PROBLEM STATEMENT: Please update everything from the line containing "longitude: -49.2302" down to the line containing "latitude: 34.6546" by replacing "city" with "town". Return only those lines, with nothing else changed.

Stored items:
-------
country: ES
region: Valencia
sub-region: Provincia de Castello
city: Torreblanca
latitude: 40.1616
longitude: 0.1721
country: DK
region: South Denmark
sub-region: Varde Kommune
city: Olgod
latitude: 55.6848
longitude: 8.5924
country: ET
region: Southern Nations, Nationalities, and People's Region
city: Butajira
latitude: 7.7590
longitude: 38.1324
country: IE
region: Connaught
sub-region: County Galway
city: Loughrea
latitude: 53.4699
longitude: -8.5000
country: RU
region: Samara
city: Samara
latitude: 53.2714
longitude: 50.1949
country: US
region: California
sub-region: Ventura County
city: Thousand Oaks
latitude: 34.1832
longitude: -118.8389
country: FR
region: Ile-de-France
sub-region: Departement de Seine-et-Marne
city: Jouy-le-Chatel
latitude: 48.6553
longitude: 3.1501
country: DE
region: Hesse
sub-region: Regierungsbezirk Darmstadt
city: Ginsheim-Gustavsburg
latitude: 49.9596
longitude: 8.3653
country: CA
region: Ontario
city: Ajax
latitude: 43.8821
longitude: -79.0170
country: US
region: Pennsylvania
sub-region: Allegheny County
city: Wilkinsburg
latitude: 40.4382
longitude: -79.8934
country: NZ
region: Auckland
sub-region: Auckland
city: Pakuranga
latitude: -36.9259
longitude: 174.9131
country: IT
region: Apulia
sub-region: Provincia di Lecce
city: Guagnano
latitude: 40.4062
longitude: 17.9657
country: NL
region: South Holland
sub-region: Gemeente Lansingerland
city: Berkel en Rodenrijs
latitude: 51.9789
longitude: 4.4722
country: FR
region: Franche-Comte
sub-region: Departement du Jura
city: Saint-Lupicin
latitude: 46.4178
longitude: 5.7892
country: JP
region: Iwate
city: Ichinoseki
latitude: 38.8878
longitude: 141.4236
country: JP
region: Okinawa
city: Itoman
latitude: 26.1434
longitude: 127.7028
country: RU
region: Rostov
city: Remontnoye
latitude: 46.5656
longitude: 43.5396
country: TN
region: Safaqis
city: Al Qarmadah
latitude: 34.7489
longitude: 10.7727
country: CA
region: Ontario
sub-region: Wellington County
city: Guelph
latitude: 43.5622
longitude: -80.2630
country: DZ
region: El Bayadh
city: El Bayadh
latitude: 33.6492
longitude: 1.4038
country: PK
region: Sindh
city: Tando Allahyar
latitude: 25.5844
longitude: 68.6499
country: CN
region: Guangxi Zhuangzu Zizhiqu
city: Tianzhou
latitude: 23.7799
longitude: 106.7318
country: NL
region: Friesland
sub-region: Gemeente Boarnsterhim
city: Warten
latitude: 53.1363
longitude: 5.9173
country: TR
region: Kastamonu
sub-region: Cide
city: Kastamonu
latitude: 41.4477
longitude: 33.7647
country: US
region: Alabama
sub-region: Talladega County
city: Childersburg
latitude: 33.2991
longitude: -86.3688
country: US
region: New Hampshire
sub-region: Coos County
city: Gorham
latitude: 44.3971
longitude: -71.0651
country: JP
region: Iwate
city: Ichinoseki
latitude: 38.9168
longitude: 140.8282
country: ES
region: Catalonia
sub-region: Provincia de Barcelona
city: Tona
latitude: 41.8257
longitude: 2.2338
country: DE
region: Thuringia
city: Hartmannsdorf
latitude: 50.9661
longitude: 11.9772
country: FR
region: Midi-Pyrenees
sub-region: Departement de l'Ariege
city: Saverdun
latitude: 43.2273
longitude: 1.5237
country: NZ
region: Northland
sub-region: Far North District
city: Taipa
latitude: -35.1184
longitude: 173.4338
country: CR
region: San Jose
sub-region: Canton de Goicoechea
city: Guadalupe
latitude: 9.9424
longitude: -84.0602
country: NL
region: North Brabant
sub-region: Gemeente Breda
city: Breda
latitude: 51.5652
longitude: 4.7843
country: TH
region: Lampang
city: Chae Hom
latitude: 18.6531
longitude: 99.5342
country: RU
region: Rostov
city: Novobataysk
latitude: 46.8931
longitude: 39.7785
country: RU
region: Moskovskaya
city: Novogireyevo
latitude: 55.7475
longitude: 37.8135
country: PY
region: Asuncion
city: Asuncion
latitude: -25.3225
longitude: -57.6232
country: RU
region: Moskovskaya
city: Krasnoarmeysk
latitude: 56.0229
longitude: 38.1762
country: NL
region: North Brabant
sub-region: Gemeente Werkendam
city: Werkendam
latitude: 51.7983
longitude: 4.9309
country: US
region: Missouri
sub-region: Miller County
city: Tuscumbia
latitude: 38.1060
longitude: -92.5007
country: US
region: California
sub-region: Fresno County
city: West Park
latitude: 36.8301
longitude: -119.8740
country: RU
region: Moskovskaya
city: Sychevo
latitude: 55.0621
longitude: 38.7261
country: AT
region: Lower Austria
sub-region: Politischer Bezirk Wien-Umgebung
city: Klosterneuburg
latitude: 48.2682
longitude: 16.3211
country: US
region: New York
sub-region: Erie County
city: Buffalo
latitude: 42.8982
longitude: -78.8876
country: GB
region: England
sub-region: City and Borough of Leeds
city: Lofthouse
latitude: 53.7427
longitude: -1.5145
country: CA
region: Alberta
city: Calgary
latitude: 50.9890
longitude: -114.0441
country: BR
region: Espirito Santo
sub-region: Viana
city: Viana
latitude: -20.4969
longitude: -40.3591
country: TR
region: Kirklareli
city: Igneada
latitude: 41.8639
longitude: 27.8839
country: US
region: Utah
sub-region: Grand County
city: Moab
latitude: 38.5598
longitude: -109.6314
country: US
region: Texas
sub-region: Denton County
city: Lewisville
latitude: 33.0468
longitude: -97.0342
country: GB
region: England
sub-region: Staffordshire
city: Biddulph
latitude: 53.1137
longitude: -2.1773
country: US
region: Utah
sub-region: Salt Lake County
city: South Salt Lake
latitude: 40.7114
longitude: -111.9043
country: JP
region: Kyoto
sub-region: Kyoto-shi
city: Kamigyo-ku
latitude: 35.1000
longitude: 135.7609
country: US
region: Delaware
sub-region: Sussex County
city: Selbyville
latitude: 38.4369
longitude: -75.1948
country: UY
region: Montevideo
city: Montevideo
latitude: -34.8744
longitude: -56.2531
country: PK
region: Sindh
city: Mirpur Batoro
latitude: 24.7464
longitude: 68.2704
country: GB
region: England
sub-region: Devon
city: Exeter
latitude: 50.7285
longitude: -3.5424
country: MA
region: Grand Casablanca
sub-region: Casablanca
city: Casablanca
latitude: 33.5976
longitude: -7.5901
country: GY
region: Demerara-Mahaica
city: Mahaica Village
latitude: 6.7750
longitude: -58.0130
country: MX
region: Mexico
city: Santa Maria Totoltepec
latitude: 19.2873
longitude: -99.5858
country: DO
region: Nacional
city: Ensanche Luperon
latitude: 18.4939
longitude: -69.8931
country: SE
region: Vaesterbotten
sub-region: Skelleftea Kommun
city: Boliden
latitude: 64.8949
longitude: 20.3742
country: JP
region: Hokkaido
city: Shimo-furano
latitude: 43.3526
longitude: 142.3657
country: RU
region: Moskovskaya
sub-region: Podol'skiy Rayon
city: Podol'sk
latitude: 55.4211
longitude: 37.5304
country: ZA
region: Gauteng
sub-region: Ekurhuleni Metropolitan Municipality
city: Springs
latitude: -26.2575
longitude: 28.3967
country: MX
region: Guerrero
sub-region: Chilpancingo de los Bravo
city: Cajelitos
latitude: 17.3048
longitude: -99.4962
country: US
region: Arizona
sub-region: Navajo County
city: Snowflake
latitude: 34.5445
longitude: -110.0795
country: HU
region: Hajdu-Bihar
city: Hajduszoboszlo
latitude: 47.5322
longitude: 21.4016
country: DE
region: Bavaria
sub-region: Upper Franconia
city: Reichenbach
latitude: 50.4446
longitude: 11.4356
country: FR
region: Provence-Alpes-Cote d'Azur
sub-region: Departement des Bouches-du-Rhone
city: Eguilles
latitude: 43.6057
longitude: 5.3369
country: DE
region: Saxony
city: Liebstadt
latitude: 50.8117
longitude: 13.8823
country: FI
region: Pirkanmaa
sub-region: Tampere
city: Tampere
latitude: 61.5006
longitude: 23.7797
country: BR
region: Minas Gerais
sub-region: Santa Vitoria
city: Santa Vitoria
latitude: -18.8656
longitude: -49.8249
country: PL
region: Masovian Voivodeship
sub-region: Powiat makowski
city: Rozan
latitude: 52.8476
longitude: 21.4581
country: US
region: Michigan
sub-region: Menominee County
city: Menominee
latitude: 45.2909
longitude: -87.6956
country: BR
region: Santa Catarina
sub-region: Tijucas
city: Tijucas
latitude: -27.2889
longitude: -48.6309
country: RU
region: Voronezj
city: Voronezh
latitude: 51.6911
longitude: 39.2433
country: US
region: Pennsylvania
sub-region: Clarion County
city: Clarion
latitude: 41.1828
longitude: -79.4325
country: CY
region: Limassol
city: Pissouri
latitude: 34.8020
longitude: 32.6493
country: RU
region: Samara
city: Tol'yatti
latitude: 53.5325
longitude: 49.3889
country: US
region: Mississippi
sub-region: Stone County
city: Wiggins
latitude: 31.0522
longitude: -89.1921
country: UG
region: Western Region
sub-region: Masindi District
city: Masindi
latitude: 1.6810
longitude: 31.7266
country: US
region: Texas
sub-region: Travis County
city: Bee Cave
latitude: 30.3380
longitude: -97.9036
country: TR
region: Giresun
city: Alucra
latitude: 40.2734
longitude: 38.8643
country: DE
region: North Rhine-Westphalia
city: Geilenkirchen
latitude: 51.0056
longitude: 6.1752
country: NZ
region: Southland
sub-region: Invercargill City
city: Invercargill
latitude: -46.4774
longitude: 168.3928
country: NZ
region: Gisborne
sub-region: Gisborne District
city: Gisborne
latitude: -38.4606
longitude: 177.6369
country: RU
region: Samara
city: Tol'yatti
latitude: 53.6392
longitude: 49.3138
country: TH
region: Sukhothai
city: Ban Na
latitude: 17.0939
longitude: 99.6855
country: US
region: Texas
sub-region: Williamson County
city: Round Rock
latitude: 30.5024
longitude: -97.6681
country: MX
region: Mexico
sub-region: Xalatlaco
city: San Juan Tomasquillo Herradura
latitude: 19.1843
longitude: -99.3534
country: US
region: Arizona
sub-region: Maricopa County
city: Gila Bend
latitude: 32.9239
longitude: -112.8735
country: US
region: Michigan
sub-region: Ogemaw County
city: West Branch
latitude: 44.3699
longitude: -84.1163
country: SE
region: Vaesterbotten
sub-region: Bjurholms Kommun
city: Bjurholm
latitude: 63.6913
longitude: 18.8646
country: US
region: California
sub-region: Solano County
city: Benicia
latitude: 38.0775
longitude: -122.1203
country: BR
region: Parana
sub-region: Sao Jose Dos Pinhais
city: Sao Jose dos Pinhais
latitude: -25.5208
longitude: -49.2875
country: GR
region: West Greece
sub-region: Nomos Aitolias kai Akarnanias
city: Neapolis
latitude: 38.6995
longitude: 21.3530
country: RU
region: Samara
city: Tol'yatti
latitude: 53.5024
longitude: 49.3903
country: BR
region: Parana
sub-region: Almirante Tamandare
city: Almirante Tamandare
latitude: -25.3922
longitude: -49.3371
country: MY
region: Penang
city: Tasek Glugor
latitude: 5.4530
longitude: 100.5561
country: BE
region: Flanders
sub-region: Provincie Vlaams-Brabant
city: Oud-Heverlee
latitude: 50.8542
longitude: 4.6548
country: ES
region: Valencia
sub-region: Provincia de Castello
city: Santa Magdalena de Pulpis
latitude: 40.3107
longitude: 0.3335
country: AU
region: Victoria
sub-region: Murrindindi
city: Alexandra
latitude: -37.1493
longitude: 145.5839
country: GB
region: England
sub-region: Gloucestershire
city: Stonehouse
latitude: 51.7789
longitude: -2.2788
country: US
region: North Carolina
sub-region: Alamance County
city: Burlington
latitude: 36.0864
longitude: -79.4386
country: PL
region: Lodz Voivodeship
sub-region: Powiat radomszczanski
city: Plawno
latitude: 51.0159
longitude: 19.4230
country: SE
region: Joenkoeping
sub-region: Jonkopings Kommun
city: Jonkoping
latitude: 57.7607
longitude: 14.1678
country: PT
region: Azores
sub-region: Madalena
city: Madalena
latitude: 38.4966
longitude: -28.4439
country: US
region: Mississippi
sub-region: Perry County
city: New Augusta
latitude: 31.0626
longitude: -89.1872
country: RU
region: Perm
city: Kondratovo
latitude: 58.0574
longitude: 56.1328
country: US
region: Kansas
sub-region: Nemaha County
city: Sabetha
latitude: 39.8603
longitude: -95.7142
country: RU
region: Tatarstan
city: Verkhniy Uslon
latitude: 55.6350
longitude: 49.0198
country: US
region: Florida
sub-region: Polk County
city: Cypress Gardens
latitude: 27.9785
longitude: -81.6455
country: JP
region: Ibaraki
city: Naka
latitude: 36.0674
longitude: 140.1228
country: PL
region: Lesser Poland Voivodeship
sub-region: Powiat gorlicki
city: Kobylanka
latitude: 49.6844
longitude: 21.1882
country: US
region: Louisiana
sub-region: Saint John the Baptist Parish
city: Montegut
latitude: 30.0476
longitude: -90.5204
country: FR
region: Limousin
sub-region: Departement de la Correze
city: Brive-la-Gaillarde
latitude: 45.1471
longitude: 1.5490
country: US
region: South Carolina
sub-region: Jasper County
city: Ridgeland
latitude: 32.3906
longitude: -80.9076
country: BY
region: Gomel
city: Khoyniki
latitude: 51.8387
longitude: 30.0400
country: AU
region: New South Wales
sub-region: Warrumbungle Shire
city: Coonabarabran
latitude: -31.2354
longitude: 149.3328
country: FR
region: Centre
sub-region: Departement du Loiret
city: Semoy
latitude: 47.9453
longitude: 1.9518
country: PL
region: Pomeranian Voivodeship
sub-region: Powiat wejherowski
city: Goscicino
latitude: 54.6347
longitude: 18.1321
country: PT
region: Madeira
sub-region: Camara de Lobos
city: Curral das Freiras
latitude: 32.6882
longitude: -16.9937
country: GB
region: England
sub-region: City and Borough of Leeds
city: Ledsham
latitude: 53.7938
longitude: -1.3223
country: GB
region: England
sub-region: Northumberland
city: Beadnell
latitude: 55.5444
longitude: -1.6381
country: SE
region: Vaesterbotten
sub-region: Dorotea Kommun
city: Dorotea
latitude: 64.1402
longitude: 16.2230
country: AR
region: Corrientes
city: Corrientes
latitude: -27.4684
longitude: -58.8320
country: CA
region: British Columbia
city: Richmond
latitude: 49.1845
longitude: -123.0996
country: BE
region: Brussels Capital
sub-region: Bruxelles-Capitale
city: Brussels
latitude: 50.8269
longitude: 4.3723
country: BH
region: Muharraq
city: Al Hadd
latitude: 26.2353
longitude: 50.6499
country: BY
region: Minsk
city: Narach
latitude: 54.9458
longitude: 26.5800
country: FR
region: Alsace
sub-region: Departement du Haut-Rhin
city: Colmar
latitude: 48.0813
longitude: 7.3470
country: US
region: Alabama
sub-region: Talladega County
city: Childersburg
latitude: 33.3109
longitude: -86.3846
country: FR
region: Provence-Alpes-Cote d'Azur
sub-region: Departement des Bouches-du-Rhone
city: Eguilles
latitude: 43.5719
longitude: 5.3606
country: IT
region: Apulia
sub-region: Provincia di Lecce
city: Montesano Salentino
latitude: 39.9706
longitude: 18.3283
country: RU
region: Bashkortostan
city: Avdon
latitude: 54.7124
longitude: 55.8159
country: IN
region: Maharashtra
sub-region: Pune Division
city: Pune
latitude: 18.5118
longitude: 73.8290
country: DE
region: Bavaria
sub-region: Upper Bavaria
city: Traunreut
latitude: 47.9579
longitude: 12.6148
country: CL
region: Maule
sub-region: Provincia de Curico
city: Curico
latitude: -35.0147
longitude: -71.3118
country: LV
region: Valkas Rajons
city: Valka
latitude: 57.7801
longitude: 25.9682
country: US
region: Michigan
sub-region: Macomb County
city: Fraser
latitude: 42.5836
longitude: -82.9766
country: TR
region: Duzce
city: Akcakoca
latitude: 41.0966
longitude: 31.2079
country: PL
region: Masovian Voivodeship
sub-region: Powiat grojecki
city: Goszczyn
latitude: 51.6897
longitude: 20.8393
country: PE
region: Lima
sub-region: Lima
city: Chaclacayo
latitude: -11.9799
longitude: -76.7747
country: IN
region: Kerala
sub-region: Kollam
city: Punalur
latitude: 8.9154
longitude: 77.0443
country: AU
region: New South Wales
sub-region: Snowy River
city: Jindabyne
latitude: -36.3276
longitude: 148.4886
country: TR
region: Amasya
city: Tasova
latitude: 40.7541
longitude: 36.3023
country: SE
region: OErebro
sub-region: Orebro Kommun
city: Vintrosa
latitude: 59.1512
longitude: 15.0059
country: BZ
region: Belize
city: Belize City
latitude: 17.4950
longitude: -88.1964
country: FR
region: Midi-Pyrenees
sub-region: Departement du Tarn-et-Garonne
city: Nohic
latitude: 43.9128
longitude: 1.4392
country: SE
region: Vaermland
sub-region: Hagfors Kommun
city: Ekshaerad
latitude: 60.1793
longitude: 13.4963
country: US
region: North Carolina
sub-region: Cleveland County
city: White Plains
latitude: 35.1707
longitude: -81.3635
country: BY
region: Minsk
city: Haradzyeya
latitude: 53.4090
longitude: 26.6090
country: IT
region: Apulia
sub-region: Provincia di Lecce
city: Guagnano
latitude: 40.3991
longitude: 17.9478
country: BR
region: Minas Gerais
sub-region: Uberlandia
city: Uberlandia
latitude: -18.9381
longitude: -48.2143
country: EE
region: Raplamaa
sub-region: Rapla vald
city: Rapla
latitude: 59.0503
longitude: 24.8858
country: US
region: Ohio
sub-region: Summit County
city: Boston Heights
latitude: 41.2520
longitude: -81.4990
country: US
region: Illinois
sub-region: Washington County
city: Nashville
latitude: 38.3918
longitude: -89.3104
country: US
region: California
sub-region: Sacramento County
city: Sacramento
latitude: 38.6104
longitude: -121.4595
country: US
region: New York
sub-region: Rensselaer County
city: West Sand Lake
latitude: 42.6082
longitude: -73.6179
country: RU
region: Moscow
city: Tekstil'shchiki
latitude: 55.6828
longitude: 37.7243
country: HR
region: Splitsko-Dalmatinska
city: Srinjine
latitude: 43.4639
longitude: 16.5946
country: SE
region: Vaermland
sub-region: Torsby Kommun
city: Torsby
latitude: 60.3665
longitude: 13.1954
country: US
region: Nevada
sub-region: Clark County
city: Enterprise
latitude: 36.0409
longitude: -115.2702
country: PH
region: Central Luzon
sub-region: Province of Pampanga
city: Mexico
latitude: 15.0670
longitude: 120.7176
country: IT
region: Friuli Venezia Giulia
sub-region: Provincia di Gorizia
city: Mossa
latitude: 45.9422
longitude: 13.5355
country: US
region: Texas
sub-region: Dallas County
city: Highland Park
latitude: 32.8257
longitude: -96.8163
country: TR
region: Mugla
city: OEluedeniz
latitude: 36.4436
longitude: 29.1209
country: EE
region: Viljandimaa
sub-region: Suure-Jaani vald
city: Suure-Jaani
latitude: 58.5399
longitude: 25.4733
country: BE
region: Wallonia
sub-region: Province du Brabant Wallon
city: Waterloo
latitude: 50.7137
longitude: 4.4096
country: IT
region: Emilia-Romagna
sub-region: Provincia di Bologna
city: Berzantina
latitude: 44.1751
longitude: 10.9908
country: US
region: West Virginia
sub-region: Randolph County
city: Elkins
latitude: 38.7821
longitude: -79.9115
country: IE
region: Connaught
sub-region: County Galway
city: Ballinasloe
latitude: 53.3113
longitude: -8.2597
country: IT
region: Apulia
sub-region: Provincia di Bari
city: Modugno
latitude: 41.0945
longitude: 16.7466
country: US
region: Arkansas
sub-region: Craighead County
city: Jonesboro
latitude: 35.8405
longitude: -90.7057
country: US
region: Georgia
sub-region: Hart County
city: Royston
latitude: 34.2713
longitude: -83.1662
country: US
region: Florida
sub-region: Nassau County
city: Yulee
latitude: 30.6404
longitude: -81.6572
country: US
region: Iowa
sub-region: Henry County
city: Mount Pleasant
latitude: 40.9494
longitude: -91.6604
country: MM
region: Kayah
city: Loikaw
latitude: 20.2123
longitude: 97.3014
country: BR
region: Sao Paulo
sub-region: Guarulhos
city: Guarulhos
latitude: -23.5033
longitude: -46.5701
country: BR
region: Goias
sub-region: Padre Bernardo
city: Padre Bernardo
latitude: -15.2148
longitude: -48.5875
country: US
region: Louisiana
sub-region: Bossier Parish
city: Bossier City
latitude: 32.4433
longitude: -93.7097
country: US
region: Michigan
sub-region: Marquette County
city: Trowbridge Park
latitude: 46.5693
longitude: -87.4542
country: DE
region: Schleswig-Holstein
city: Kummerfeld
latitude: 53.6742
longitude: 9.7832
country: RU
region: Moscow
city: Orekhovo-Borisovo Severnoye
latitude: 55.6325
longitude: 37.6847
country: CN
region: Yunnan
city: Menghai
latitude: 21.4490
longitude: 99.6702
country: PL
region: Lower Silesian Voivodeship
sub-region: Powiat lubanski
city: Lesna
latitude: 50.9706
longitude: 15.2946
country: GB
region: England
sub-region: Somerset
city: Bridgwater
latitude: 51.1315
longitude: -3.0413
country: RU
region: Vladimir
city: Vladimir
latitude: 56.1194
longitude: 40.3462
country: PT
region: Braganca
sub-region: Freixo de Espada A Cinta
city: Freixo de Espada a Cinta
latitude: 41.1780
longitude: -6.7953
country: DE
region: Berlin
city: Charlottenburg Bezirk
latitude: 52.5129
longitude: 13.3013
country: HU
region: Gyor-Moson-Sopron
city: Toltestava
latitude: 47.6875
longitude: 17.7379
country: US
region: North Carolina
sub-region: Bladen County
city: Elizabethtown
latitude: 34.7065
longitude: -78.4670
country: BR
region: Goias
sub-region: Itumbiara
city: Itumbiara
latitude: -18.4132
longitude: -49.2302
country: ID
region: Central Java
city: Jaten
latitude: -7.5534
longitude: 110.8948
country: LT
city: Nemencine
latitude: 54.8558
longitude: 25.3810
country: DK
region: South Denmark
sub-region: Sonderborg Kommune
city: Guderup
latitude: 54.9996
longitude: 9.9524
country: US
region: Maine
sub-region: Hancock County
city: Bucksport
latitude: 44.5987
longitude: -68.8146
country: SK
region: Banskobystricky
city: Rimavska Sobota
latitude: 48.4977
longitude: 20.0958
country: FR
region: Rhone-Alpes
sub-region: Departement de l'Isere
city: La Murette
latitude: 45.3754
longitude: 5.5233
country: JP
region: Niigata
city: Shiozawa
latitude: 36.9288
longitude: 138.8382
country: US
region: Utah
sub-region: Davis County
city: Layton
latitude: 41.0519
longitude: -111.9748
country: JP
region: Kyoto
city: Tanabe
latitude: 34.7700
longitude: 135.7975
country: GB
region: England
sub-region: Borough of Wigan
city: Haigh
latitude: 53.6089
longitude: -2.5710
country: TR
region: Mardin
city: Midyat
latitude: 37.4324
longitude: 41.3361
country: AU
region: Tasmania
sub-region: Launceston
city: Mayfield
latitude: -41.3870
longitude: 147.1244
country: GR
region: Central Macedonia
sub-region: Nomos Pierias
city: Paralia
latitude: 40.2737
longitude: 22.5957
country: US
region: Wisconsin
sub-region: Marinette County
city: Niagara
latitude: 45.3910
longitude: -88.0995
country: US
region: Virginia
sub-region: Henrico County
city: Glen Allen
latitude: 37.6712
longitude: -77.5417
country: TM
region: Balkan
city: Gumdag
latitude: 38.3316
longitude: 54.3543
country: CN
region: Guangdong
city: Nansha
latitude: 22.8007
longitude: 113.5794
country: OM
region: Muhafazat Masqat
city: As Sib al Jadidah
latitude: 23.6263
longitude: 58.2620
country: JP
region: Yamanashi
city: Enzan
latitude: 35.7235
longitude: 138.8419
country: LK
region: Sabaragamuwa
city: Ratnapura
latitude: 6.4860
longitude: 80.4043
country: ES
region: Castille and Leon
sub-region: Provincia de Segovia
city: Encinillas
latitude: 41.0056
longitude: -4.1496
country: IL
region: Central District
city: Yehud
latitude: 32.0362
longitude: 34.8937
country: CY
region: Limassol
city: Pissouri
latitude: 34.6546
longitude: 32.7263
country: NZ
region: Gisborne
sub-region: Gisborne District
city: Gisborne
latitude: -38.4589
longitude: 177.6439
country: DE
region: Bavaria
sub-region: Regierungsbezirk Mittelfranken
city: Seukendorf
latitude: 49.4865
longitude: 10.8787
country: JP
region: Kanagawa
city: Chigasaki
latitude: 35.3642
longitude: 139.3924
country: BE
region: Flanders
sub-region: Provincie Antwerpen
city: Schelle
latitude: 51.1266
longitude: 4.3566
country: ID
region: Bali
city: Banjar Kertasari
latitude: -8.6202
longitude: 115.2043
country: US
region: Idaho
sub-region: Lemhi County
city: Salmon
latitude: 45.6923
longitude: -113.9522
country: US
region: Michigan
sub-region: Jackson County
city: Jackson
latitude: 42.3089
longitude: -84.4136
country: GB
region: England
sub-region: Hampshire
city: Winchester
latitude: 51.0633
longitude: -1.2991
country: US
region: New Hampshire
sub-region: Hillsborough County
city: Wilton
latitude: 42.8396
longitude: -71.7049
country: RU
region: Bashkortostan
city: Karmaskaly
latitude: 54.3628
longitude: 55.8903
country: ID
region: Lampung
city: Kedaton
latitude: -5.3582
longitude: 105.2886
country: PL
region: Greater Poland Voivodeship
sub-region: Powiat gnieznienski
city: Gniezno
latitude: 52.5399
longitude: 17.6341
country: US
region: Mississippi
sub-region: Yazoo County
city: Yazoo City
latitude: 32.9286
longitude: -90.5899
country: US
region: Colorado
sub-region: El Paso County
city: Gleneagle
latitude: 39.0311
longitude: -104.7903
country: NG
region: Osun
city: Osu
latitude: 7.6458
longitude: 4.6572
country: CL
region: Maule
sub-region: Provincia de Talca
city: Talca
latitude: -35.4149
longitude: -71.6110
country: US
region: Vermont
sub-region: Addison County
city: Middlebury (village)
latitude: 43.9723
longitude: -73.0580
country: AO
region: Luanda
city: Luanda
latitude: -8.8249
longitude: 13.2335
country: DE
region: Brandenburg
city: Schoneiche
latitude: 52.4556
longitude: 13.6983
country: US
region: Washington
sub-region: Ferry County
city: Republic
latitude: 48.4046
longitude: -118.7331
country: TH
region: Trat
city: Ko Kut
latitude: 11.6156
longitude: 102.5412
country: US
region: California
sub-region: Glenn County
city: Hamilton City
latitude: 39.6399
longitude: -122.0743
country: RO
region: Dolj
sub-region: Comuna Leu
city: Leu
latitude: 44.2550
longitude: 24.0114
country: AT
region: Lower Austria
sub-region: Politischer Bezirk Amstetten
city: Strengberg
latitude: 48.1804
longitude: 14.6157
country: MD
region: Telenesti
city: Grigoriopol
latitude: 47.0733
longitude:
-------
WRITTEN RESPONSE:
longitude: -49.2302
country: ID
region: Central Java
town: Jaten
latitude: -7.5534
longitude: 110.8948
country: LT
town: Nemencine
latitude: 54.8558
longitude: 25.3810
country: DK
region: South Denmark
sub-region: Sonderborg Kommune
town: Guderup
latitude: 54.9996
longitude: 9.9524
country: US
region: Maine
sub-region: Hancock County
town: Bucksport
latitude: 44.5987
longitude: -68.8146
country: SK
region: Banskobystricky
town: Rimavska Sobota
latitude: 48.4977
longitude: 20.0958
country: FR
region: Rhone-Alpes
sub-region: Departement de l'Isere
town: La Murette
latitude: 45.3754
longitude: 5.5233
country: JP
region: Niigata
town: Shiozawa
latitude: 36.9288
longitude: 138.8382
country: US
region: Utah
sub-region: Davis County
town: Layton
latitude: 41.0519
longitude: -111.9748
country: JP
region: Kyoto
town: Tanabe
latitude: 34.7700
longitude: 135.7975
country: GB
region: England
sub-region: Borough of Wigan
town: Haigh
latitude: 53.6089
longitude: -2.5710
country: TR
region: Mardin
town: Midyat
latitude: 37.4324
longitude: 41.3361
country: AU
region: Tasmania
sub-region: Launceston
town: Mayfield
latitude: -41.3870
longitude: 147.1244
country: GR
region: Central Macedonia
sub-region: Nomos Pierias
town: Paralia
latitude: 40.2737
longitude: 22.5957
country: US
region: Wisconsin
sub-region: Marinette County
town: Niagara
latitude: 45.3910
longitude: -88.0995
country: US
region: Virginia
sub-region: Henrico County
town: Glen Allen
latitude: 37.6712
longitude: -77.5417
country: TM
region: Balkan
town: Gumdag
latitude: 38.3316
longitude: 54.3543
country: CN
region: Guangdong
town: Nansha
latitude: 22.8007
longitude: 113.5794
country: OM
region: Muhafazat Masqat
town: As Sib al Jadidah
latitude: 23.6263
longitude: 58.2620
country: JP
region: Yamanashi
town: Enzan
latitude: 35.7235
longitude: 138.8419
country: LK
region: Sabaragamuwa
town: Ratnapura
latitude: 6.4860
longitude: 80.4043
country: ES
region: Castille and Leon
sub-region: Provincia de Segovia
town: Encinillas
latitude: 41.0056
longitude: -4.1496
country: IL
region: Central District
town: Yehud
latitude: 32.0362
longitude: 34.8937
country: CY
region: Limassol
town: Pissouri
latitude: 34.6546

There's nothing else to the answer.